Text provided:
## Start
An illustration of the Rollins family from Forbes magazine |
That is just one of many juicy tidbits in a new Forbes magazine article about the Rollins family, which has been the focus of numerous posts here at Legal Schnauzer. Title of the Forbes piece is "Inside An $8 Billion Family Feud: Who Poisoned the Orkin Fortune?"
The Rollins family has a significant presence in Alabama, and we have focused largely on their legal and business issues in "The Heart of Dixie." Of special interest has been a divorce case in Shelby County, where Sherry Carroll Rollins received what we have called "the worst courtroom cheat job in our experience" in her divorce from Ted Rollins, the CEO of Campus Crest Communities. Shelby County Circuit Judge Al Crowson played a central role in the Rollins divorce fiasco, taking the case even though it already had been litigated in South Carolina for three years and clear case law (see Wesson v. Wesson, 628 So. 2d 953, Ala. Civ. App, 1993) shows the jurisdiction could not lawfully be changed.
Ted Rollins has major business interests in Alabama, with student-housing complexes already built or going up on five campuses in the state--at South Alabama, Troy, Jacksonville State, Auburn, and the University of Alabama.
## End
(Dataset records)
## Start
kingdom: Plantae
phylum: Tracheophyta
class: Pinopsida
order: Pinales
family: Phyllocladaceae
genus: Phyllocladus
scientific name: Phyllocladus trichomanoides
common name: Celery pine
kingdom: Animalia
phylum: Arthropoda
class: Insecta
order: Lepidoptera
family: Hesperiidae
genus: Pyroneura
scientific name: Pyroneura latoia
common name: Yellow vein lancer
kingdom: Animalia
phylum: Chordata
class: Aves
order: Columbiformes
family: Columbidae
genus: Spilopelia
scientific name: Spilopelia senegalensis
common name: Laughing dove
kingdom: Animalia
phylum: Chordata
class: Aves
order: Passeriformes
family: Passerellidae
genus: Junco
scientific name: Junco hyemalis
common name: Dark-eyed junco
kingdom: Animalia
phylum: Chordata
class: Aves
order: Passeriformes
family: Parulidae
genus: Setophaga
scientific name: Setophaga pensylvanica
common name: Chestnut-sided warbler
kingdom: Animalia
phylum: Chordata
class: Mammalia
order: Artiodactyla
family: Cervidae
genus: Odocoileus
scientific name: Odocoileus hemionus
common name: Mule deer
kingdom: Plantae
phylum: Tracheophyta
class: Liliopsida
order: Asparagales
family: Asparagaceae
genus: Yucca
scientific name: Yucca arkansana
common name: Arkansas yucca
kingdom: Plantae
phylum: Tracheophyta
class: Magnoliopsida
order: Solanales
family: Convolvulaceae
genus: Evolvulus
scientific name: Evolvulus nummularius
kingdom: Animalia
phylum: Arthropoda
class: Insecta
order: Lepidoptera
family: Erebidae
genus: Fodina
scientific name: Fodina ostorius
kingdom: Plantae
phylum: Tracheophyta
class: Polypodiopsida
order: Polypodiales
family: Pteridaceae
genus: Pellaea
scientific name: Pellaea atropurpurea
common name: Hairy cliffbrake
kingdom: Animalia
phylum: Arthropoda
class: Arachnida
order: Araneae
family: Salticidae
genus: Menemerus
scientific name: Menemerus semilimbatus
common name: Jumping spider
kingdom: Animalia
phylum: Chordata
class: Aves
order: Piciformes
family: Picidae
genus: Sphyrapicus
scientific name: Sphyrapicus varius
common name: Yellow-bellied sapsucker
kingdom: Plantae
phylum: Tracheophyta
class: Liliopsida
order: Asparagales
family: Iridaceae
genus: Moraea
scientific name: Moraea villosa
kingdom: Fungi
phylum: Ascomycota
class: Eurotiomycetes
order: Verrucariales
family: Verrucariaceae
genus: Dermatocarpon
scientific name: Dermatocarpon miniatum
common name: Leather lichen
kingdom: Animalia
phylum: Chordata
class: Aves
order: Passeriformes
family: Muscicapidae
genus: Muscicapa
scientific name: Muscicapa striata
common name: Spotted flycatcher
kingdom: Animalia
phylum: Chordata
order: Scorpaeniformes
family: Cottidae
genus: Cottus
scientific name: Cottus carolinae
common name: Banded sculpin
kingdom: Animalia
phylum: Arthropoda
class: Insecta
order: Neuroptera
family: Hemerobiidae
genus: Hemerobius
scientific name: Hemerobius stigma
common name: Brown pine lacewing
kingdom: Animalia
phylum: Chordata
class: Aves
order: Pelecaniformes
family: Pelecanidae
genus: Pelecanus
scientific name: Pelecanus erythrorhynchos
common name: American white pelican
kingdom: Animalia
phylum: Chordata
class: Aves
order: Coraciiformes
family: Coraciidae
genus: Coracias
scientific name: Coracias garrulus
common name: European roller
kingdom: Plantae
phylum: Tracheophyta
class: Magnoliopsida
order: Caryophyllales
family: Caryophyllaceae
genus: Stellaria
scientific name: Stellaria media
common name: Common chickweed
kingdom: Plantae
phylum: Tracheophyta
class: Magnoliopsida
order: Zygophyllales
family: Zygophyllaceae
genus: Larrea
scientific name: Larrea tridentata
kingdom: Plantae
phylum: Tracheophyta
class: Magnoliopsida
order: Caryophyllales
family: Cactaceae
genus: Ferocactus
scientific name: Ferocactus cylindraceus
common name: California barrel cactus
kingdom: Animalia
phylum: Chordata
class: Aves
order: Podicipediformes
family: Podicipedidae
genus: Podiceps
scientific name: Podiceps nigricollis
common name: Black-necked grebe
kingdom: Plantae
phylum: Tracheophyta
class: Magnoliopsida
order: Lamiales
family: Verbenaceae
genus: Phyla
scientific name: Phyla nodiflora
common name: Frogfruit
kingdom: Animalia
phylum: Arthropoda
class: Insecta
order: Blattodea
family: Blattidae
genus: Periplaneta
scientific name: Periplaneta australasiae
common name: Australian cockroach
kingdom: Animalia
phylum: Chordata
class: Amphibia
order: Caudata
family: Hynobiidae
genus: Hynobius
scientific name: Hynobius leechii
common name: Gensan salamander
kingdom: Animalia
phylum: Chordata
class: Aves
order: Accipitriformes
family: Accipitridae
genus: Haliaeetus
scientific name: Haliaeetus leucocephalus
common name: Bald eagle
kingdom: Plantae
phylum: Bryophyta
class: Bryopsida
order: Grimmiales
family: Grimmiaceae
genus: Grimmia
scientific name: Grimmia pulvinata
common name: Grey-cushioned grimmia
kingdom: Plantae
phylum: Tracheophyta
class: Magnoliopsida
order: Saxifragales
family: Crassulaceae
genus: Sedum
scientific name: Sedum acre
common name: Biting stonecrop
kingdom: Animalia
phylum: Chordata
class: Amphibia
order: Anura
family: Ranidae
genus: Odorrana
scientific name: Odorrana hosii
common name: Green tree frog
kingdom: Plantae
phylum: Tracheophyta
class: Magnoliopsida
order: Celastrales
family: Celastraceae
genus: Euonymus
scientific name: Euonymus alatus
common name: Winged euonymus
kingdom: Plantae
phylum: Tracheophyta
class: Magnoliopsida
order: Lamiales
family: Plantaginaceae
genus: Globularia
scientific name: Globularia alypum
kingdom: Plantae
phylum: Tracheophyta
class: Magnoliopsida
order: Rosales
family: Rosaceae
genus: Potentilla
## End
Prompt:
Pick up the Rollins family post after its last sentence and continue it. The records have no connection to the Rollins family post.

Reply:
The Rollins family has two primary branches, with Ted belonging to what might be called the "Delaware/Carolina" branch, descending from Ted's father, John Rollins Sr. The other branch mainly is in Georgia, descending from Wayne Rollins, John Sr.'s brother.
At the heart of the current controversy are Gary and Randall Rollins, Wayne's sons who head up Rollins Inc. (parent company of Orkin) and are worth about $2.7 billion each, ranking No. 225 on the Forbes 400
Forbes focuses almost entirely on the Georgia branch and its struggles over trust funds, divorces, and related ugliness. The article does not mention Ted Rollins by name, making only reference to him as a cousin to Gary and Randall,
We have reported on the trust-fund controversy in several posts, and Forbes Reporter Clare O'Connor provides important new details, producing some top-notch journalism along the way. Here is how she describes issues swirling around the Rollins family in Atlanta:
Orkin, and the nine related extermination companies housed under Rollins Inc., remains the leading company in pest control: rats, roaches and their ilk are as perennial in this world as sticky Atlanta summers. But for the Rollins family, the party is over.
Glen has sued his father, Gary, CEO of Rollins Inc., as well as his uncle Randall, company chairman. Glen’s three siblings also joined in, claiming they were being denied their rightful cash allocations–though Randall’s five kids stuck by their dad and Gary. Ruthie apparently took her kids’ side in the money fight, filing for divorce from Gary, after 45 years, at almost precisely the same time. And then Glen and Danielle began their own ugly divorce. The cumulative effect–father vs. sons, wives vs. husbands, cousins vs. cousins–makes this one of the nastiest intergenerational battles ever to take place among members of The Forbes 400 (Gary and Randall rank 225th on the list, at $2.7 billion each). “It’s like a Greek tragedy,” says Danielle.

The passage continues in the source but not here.